*WORK ITEM*.
Select each row below that contains the word "What" and copy it out.

*INFORMATION SUPPLIED*.
────

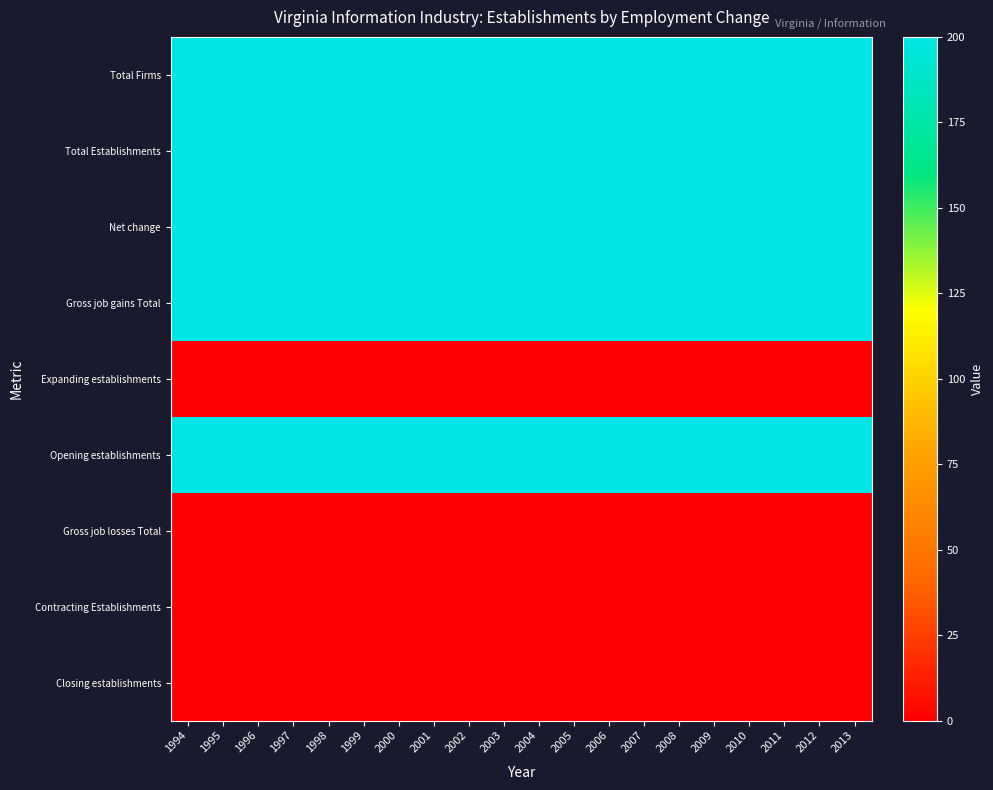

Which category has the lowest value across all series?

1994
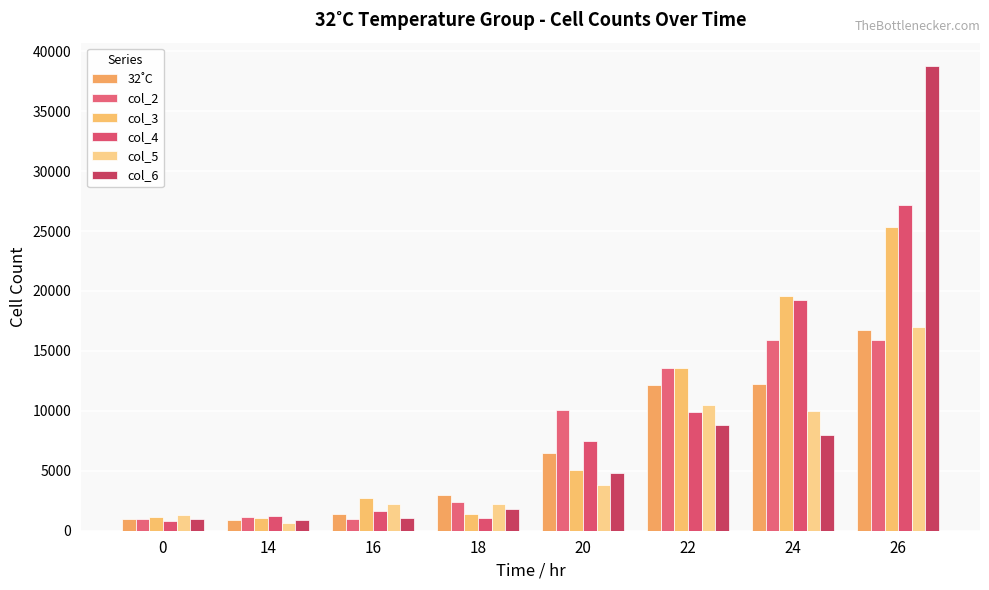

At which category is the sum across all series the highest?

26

────

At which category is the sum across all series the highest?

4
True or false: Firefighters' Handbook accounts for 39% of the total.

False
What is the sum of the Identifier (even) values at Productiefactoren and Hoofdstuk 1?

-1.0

────

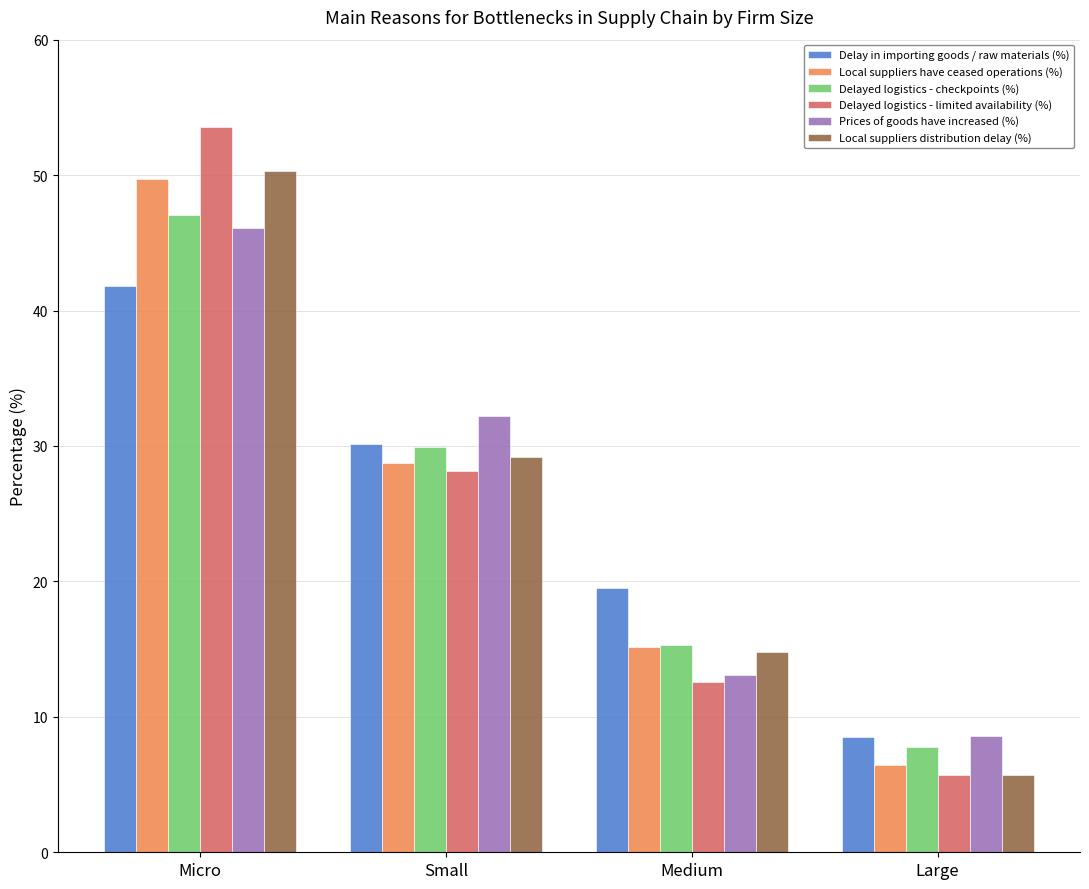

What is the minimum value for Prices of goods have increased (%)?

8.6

────

*COMPLETED EXERCISE*.
What is the sum of the Identifier (even) values at Productiefactoren and Hoofdstuk 1?
What is the minimum value for Prices of goods have increased (%)?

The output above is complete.